El arquitecto de un nuevo templo en las alturas de los Himalayas
instruyó así al escultor que debía esculpir la imagen de la divinidad
en el altar central:
"Quiero que sea la imagen de Dios y la imagen de
todos los hombres y mujeres que han existido,
existen y existirán.
Que todos se reconozcan en ella,
y que todos reconozcan en ella la
imagen del Dios que los creó.
El escultor comenzó su trabajo.
Tomó el bloque de mármol, y fue
esculpiendo en él los rostros de los peregrinos que venían al templo.
No todos distintos y por separado,
sino tomando el bloque entero cada
vez y esculpiendo un rostro encima del otro,
siempre sobre el mismo
bloque de mármol.
Llegaba un peregrino, esculpía su imagen hasta la
perfección, y cuando este se marchaba,
venía el siguiente y trabajaba
su imagen sobre la anterior.
Y así uno y otro y otro.
El bloque era grande al empezar,
pero al diseñar en él el rostro de
un peregrino sobre el del anterior, había que rebajar rasgos,
pulir
superficies, limar ángulos.
Cada vez salía el nuevo rostro perfecto,
pero cada vez el bloque se hacía más pequeño.

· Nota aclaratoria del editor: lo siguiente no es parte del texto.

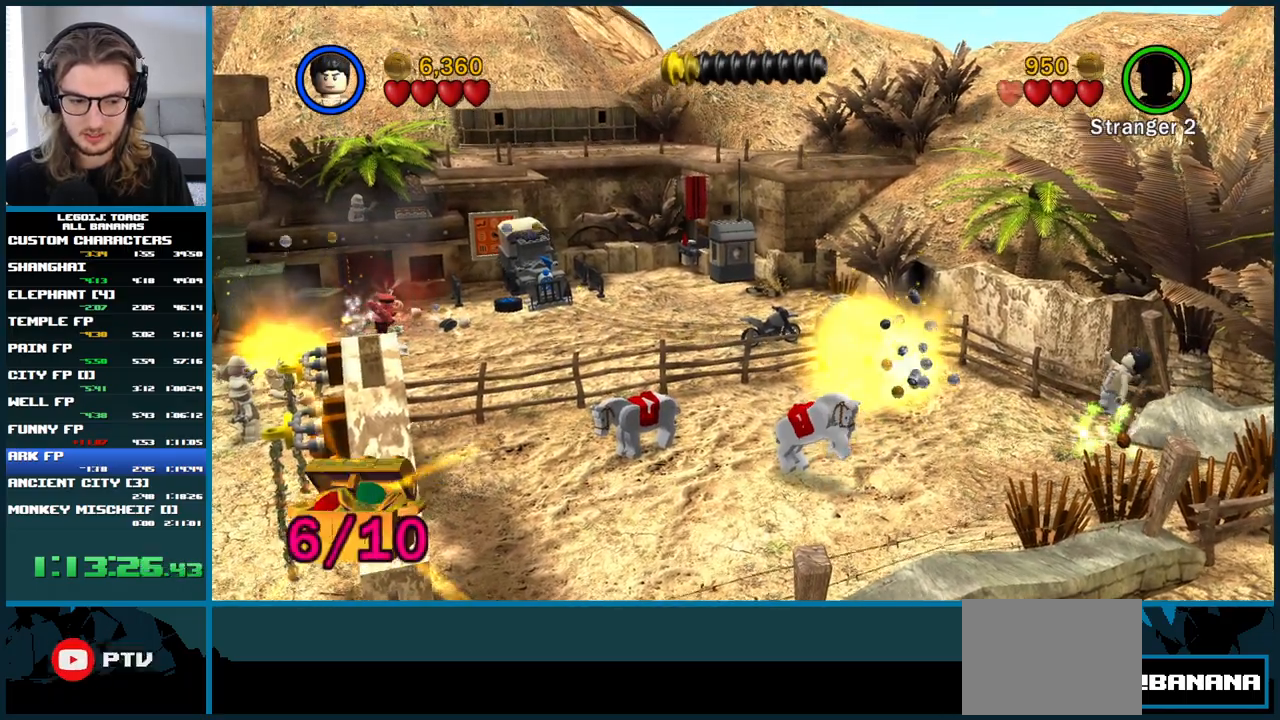
{"buttons": [], "left_stick": "left", "right_stick": "center", "events": [[17, "A", "down"], [117, "A", "up"]]}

Un día el escultor llamó al arquitecto y le dijo que su tarea había
concluido.
Fueron al templo, y allí, en el centro del santuario, en
el altar central,
se encontraba el nicho de la divinidad que había de presidir el templo.
Y el nicho estaba vacío.
El arquitecto entendió.
La imagen perfecta de Dios es la no imagen.
La plenitud se encuentra en el vacío.
El infinito se toca con el
cero. La totalidad surge de la nada.
Y cada peregrino al llegar tras
una larga peregrinación al templo sagrado y mirar al altar,
veía su
propio rostro reflejado en el fondo de mármol pulido del nicho vacío.